I have a Spring Boot application that sometimes has to serve a very big JSON payload (several MB) over a REST API, which takes considerable time to download.
The data is read from a DB, serialized into JSON and sent back to the client. The DB read operation is fast, even for big datasets, usually below 1 second. So my conclusion was that the most time consuming part is the HTTP exchange.
I've enabled GZIP compression for the HTTP exchange so the payload should be compressed before being sent. It seems this works (the returned payload is indeed compressed), however, there is no noticeable performance gain.
A curl
request to the application's endpoint without compression takes 49 sec and yields a ~10 MB JSON payload:
curl -H "Content-Type: application/json" -H "Accept: application/json" -H "Authorization: Basic <REDACTED>" --data-binary @priorities-request.json 'https://<REDACTED>/api/rest/priorities' > priorities-response.json
% Total % Received % Xferd Average Speed Time Time Time Current
Dload Upload Total Spent Left Speed
100 10.0M 0 9.9M 100 85081 205k 1715 0:00:49 0:00:49 --:--:-- 239k
With GZIP compression enabled, the same request takes 42 sec and yields a ~260 kb GZip compressed JSON payload:
curl -H "Content-Type: application/json" -H "Accept: application/json" -H "Accept-Encoding: gzip,deflate,br" -H "Authorization: Basic <REDACTED>" --data-binary @priorities-request.json 'https://<REDACTED>/api/rest/priorities' > priorities-response.json
% Total % Received % Xferd Average Speed Time Time Time Current
Dload Upload Total Spent Left Speed
100 259k 0 176k 100 85081 4221 1991 0:00:42 0:00:42 --:--:-- 14408
My expectation would be that downloading a compressed 260K payload would take considerably less time than an uncompressed 10 MB download.
What's my mistake?
Edit: Because it's been asked in the comments how I set up the GZIP compression: I set compression="on"
and compressableMimeType="application/json"
in the server.xml
of Tomcat. That's it.
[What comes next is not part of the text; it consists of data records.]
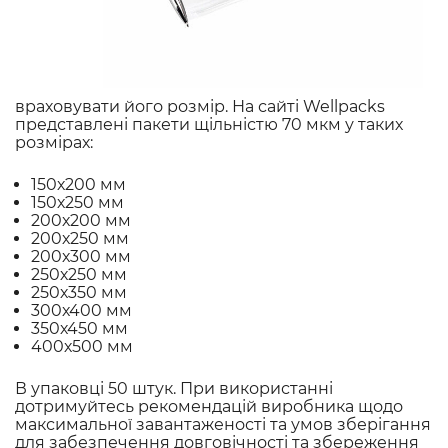
враховувати його розмір. На сайті Wellpacks
представлені пакети щільністю 70 мкм у таких
розмірах:
150х200 мм
150х250 мм
200х200 мм
200х250 мм
200х300 мм
250х250 мм
250х350 мм
300х400 мм
350х450 мм
400х500 мм
В упаковці 50 штук. При використанні
дотримуйтесь рекомендацій виробника щодо
максимальної завантаженості та умов зберігання
для забезпечення довговічності та збереження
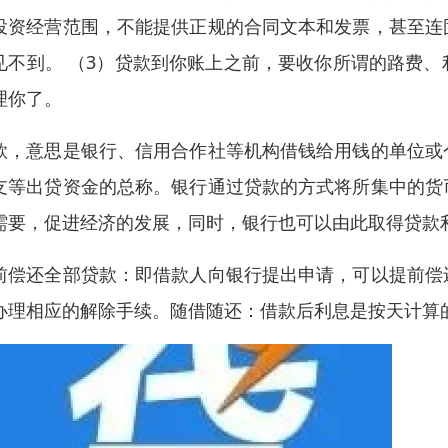
投资经营范围，不能提供正规的合同文本和发票，甚至连
见不到。 （3）贷款到你账上之前，要收你所谓的路费
理你了。
款，意思是银行、信用合作社等机构借钱给用钱的单位或
支等出贷资金的总称。银行通过贷款的方式将所集中的货
需要，促进经济的发展，同时，银行也可以由此取得贷款
前偿还全部贷款：即借款人向银行提出申请，可以提前偿
办理相应的解除手续。随借随还：借款后利息是按天计算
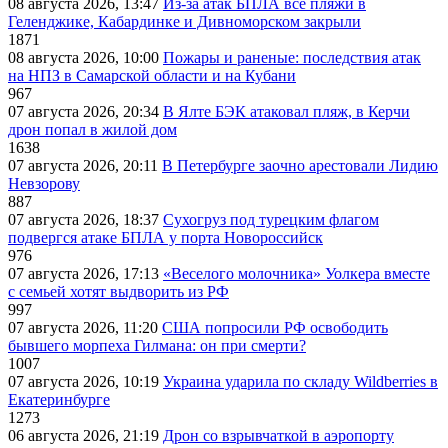
08 августа 2026, 13:47
Из-за атак БПЛА все пляжи в
Геленджике, Кабардинке и Дивноморском закрыли
1871
08 августа 2026, 10:00
Пожары и раненые: последствия атак
на НПЗ в Самарской области и на Кубани
967
07 августа 2026, 20:34
В Ялте БЭК атаковал пляж, в Керчи
дрон попал в жилой дом
1638
07 августа 2026, 20:11
В Петербурге заочно арестовали Лидию
Невзорову
887
07 августа 2026, 18:37
Сухогруз под турецким флагом
подвергся атаке БПЛА у порта Новороссийск
976
07 августа 2026, 17:13
«Веселого молочника» Уолкера вместе
с семьей хотят выдворить из РФ
997
07 августа 2026, 11:20
США попросили РФ освободить
бывшего морпеха Гилмана: он при смерти?
1007
07 августа 2026, 10:19
Украина ударила по складу Wildberries в
Екатеринбурге
1273
06 августа 2026, 21:19
Дрон со взрывчаткой в аэропорту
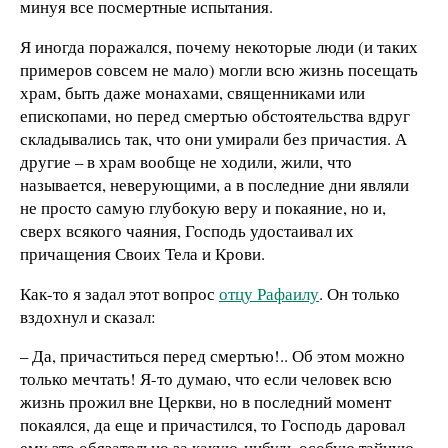
минуя все посмертные испытания.
Я иногда поражался, почему некоторые люди (и таких
примеров совсем не мало) могли всю жизнь посещать
храм, быть даже монахами, священниками или
епископами, но перед смертью обстоятельства вдруг
складывались так, что они умирали без причастия. А
другие – в храм вообще не ходили, жили, что
называется, неверующими, а в последние дни являли
не просто самую глубокую веру и покаяние, но и,
сверх всякого чаяния, Господь удостаивал их
причащения Своих Тела и Крови.
Как-то я задал этот вопрос
отцу Рафаилу
. Он только
вздохнул и сказал:
– Да, причаститься перед смертью!.. Об этом можно
только мечтать! Я-то думаю, что если человек всю
жизнь прожил вне Церкви, но в последний момент
покаялся, да еще и причастился, то Господь даровал
ему это обязательно за какую-нибудь особую тайную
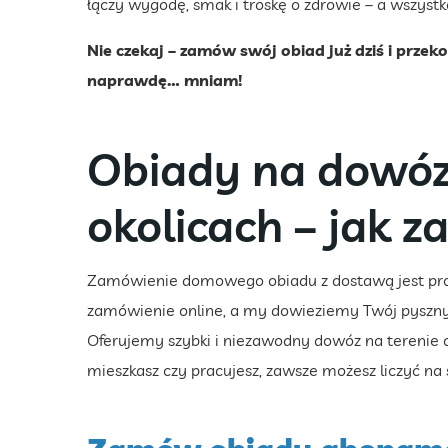
łączy wygodę, smak i troskę o zdrowie – a wszyst
Nie czekaj – zamów swój obiad już dziś i przek
naprawdę… mniam!
Obiady na dowóz 
okolicach – jak 
Zamówienie domowego obiadu z dostawą jest prost
zamówienie online, a my dowieziemy Twój pyszny 
Oferujemy szybki i niezawodny dowóz na terenie c
mieszkasz czy pracujesz, zawsze możesz liczyć na 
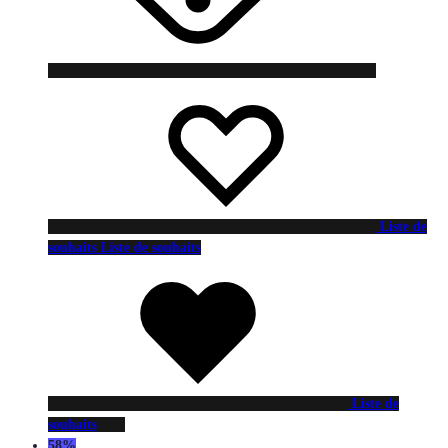
Liste de
souhaits
Liste de souhaits
Liste de
souhaits
58%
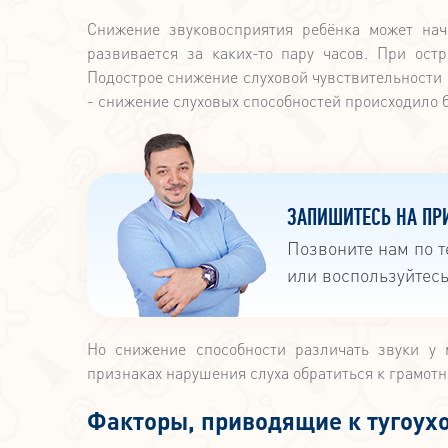
Снижение звуковосприятия ребёнка может нач
развивается за каких-то пару часов. При ост
Подострое снижение слуховой чувствительности в
- снижение слуховых способностей происходило б
ЗАПИШИТЕСЬ НА ПР
Позвоните нам по 
или воспользуйтес
Но снижение способности различать звуки у
признаках нарушения слуха обратиться к грамотн
Факторы, приводящие к тугоух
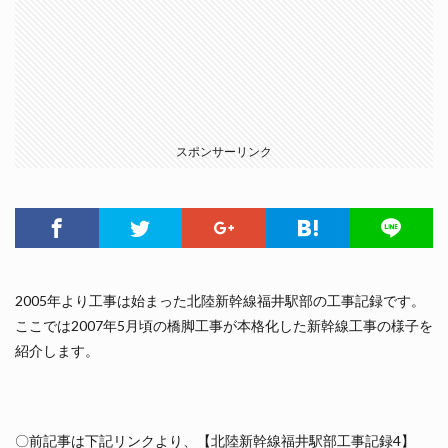
スポンサーリンク
2005年より工事は始まった北陸新幹線福井駅部の工事記録です。
ここでは2007年5月頃の橋脚工事が本格化した新幹線工事の様子を
紹介します。
〇前記事は下記リンクより、【北陸新幹線福井駅部工事記録4】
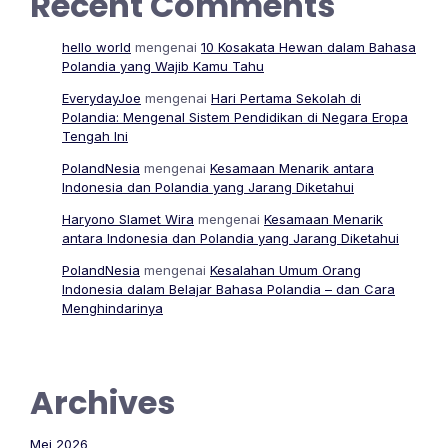
Recent Comments
hello world
mengenai
10 Kosakata Hewan dalam Bahasa
Polandia yang Wajib Kamu Tahu
EverydayJoe
mengenai
Hari Pertama Sekolah di
Polandia: Mengenal Sistem Pendidikan di Negara Eropa
Tengah Ini
PolandNesia
mengenai
Kesamaan Menarik antara
Indonesia dan Polandia yang Jarang Diketahui
Haryono Slamet Wira
mengenai
Kesamaan Menarik
antara Indonesia dan Polandia yang Jarang Diketahui
PolandNesia
mengenai
Kesalahan Umum Orang
Indonesia dalam Belajar Bahasa Polandia – dan Cara
Menghindarinya
Archives
Mei 2026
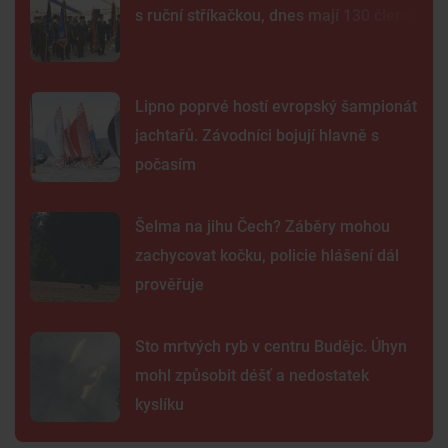
s ruční stříkačkou, dnes mají 130 členů
Lipno poprvé hostí evropský šampionát
jachtařů. Závodníci bojují hlavně s
počasím
Šelma na jihu Čech? Záběry mohou
zachycovat kočku, policie hlášení dál
prověřuje
Sto mrtvých ryb v centru Budějc. Úhyn
mohl způsobit déšť a nedostatek
kyslíku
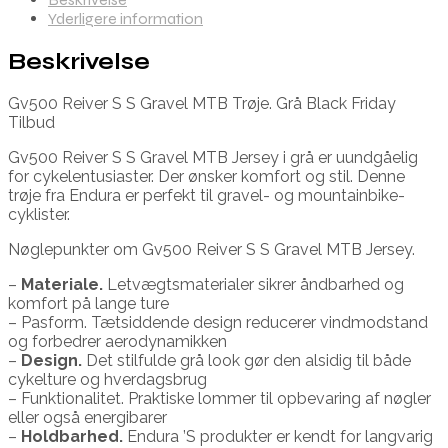
Yderligere information
Beskrivelse
Gv500 Reiver S S Gravel MTB Trøje. Grå Black Friday
Tilbud
Gv500 Reiver S S Gravel MTB Jersey i grå er uundgåelig
for cykelentusiaster. Der ønsker komfort og stil. Denne
trøje fra Endura er perfekt til gravel- og mountainbike-
cyklister.
Nøglepunkter om Gv500 Reiver S S Gravel MTB Jersey.
–
Materiale.
Letvægtsmaterialer sikrer åndbarhed og
komfort på lange ture
– Pasform. Tætsiddende design reducerer vindmodstand
og forbedrer aerodynamikken
–
Design.
Det stilfulde grå look gør den alsidig til både
cykelture og hverdagsbrug
– Funktionalitet. Praktiske lommer til opbevaring af nøgler
eller også energibarer
–
Holdbarhed.
Endura ’S produkter er kendt for langvarig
The rest is done by Tomcat's org.apache.coyote.http11.filters.GzipOutputFilter class.
Edit 2: To rule out that serializing the data into JSON is where the time is lost, I tested locally with Jackson2JsonMessageConverter, but it took only about 0.5 seconds to write even a huge data structure into a 10MB JSON string.
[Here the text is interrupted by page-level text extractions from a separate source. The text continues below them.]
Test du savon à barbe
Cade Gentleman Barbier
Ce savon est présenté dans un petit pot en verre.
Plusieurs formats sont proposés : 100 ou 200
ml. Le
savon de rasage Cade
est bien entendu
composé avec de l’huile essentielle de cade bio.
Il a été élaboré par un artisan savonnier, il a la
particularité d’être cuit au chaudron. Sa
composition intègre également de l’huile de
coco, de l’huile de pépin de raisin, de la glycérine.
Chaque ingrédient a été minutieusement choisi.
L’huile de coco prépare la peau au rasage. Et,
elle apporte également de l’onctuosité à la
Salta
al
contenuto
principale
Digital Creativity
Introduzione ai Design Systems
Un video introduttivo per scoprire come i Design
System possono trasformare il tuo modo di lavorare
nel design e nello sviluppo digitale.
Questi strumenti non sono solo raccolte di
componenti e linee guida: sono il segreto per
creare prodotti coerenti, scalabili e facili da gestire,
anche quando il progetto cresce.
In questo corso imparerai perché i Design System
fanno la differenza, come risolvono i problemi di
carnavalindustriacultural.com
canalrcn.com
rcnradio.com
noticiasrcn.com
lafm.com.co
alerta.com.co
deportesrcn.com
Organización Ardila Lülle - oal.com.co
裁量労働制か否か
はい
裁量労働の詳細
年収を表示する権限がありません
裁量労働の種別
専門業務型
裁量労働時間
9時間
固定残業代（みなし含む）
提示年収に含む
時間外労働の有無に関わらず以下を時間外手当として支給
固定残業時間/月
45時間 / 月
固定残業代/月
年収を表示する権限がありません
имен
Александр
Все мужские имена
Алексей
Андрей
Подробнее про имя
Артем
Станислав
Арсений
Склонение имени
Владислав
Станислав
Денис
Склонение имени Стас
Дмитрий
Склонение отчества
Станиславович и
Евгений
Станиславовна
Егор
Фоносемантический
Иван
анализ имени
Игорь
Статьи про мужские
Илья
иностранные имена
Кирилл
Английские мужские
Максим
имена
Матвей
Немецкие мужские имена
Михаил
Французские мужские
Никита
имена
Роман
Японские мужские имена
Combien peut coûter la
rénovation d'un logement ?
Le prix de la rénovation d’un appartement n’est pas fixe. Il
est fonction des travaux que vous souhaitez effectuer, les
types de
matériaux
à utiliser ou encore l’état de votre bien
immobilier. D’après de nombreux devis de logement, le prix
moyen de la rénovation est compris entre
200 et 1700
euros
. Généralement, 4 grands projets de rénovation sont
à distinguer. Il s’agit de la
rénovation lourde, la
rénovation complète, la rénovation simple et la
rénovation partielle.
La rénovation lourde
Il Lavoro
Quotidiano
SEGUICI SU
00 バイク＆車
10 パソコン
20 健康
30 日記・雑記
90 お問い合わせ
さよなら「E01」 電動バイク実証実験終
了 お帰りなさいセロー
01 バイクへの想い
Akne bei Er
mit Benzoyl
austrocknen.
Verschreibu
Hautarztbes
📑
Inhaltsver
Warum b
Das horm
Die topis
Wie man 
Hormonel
Edit 3: What I find most puzzling is that the client application that consumes the API, which is running on another Tomcat instance on the same physical machine, still experiences the same delay when retrieving the data.
We figured it out: It turned out the HTTP exchange didn't have anything to do with it.
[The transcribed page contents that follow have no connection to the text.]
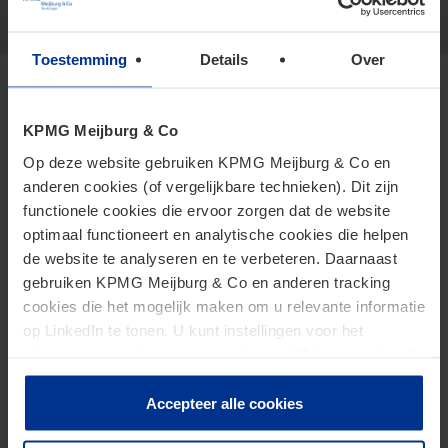
Show more
Toestemming
Details
Over
Specialisms
KPMG Meijburg & Co
Op deze website gebruiken KPMG Meijburg & Co en
anderen cookies (of vergelijkbare technieken). Dit zijn
International Tax Law
functionele cookies die ervoor zorgen dat de website
optimaal functioneert en analytische cookies die helpen
Corporate Clients
de website te analyseren en te verbeteren. Daarnaast
gebruiken KPMG Meijburg & Co en anderen tracking
cookies die het mogelijk maken om u relevante informatie
Other topics
op LinkedIn te tonen. U kunt instellingen voor het
plaatsen van cookies wijzigen door op “Beheer cookies”
te klikken. Als u op “Accepteer alle cookies” klikt, geeft u
toestemming voor het gebruik van alle cookies. Deze
Accepteer alle cookies
Germany desk
toestemming kunt u altijd weer intrekken.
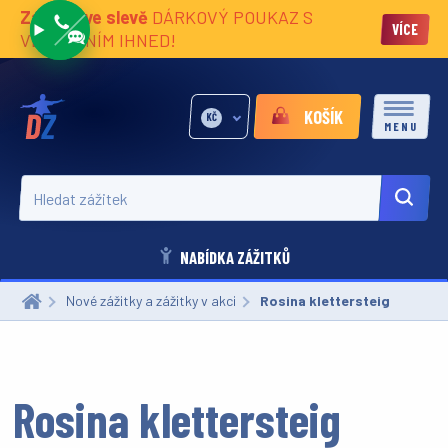
Zážitky ve slevě
DÁRKOVÝ POUKAZ S
VÍCE
VĚNOVÁNÍM IHNED!
KOŠÍK
KČ
MENU
Hledat zážitek
NABÍDKA ZÁŽITKŮ
Nové zážitky a zážitky v akci
Aktuální:
Rosina klettersteig
Rosina klettersteig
The bottleneck was, in fact the database, but we didn't notice at first because the JPA query returns almost immediately.
What we weren't seeing was that lots of properties in the retrieved objects are loaded "lazily", so the DB queries for them are only executed when the JSON serializer accesses these properties. Those queries didn't use any CPU time on the Tomcat machine, so we couldn't detect the time loss by profiling.